Suspended
My cell-phone rings in the living room below a sleeping loft in Northern Michigan. First thought as I hustle down some steep stairs: change the syrupy, grating 'Fur Elise' ring, a sentimental throw-back to childhood piano lessons. Childhood - mine and my boys' - is over. Thus, the second thought: it's either a client, or Dan, calling from LAX.
First, the mid-life scramble. Without glasses I cannot recognize the number nor see the 'talk' button, so I rush the silvery body upstairs in the cupped palms of my hands, like I'm holding a bleeping baby bird who's jumped too early from the nest.
My fingers finally find the button. 'Tis Dan, and he's calling from a departure lounge. I hear excited background babble and the loud, hollow sound of boarding announcements. My motherhood is instantly cued, like when babies cried, children called to be resuced from monsters, and teenagers slammed a car door after curfew.
Yes, LA was great, Dan is saying, and man, his shirt is dripping wet from hauling his heavy luggage from the wrong gate to the right one, and no, he left plenty of time, and the plane is the biggest he's ever seen, and I love you too and I'll call from Fiji or- maybe not until I get to New Zealand.
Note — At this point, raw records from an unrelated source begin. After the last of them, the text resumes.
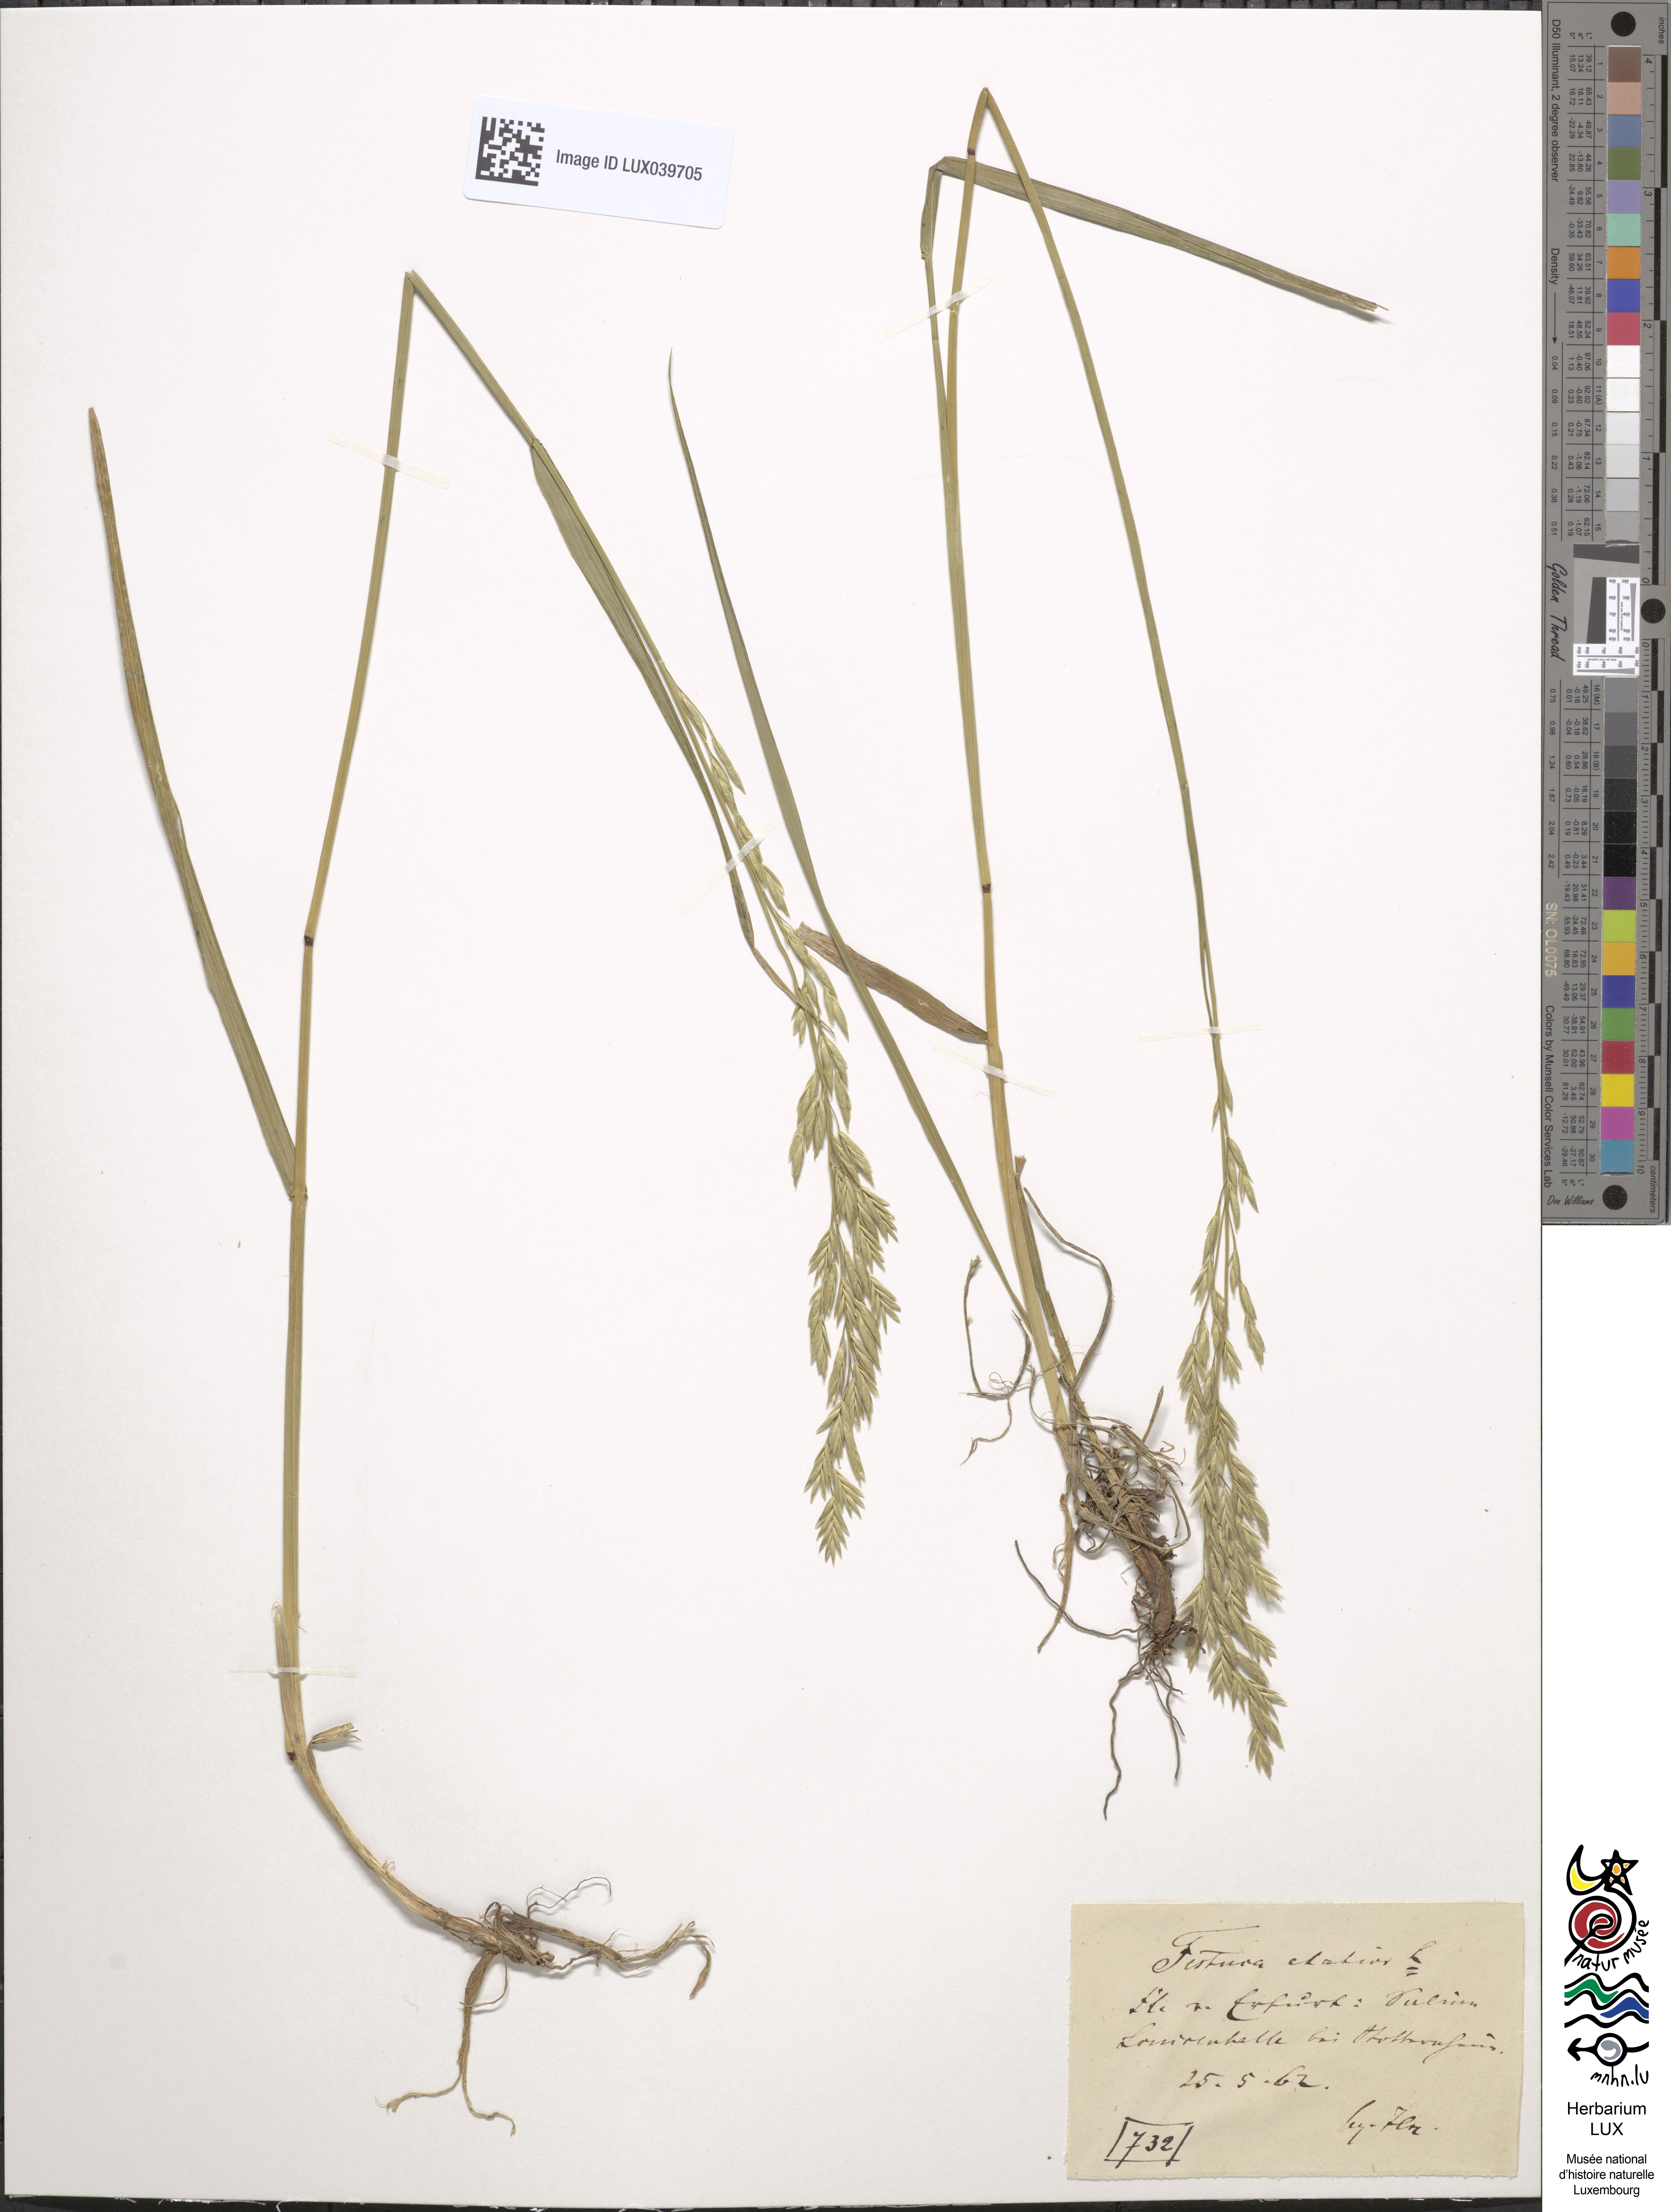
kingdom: Plantae
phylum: Tracheophyta
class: Liliopsida
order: Poales
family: Poaceae
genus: Lolium
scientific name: Lolium pratense
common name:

Roused and flush with love for our youngest son, who will spend the next year working and traveling abroad, I cannot fall back asleep. It's seeing his 100 ton plane rise through the clouds. Or not.
What ifs board my mind, stowing the heavy baggage that has come with 9/11 and terrorist attacks. The only thought that helps has an ironic shape: in London, Dan 's older brother is tethered to a Reuters newswire and already working at his desk. He will know instantly if Dan's plane explodes upon take-off, and call. And if we get that call...twenty-nine years of parenthood has taught me to block the next scenario.
'No worries, Mom,' was Dan's send-off line. And I don't, very much. Having two children living abroad leaves my parenthood suspended between opposite sides of the globe. This extreme version of leaving home has me swaying wildly. It feels off-kilter: how do I be a parent, this many time-zones away from them?
Today's answer: stop twisting in the wind. Get into the swing of this. It's what you wanted for them, to follow their dreams. Enjoy the freedom and fun that comes with it, and get to work on your own life. Like the Boeing 747, suspension bridges are incredibly strong, sturdy enough to hold up everyone.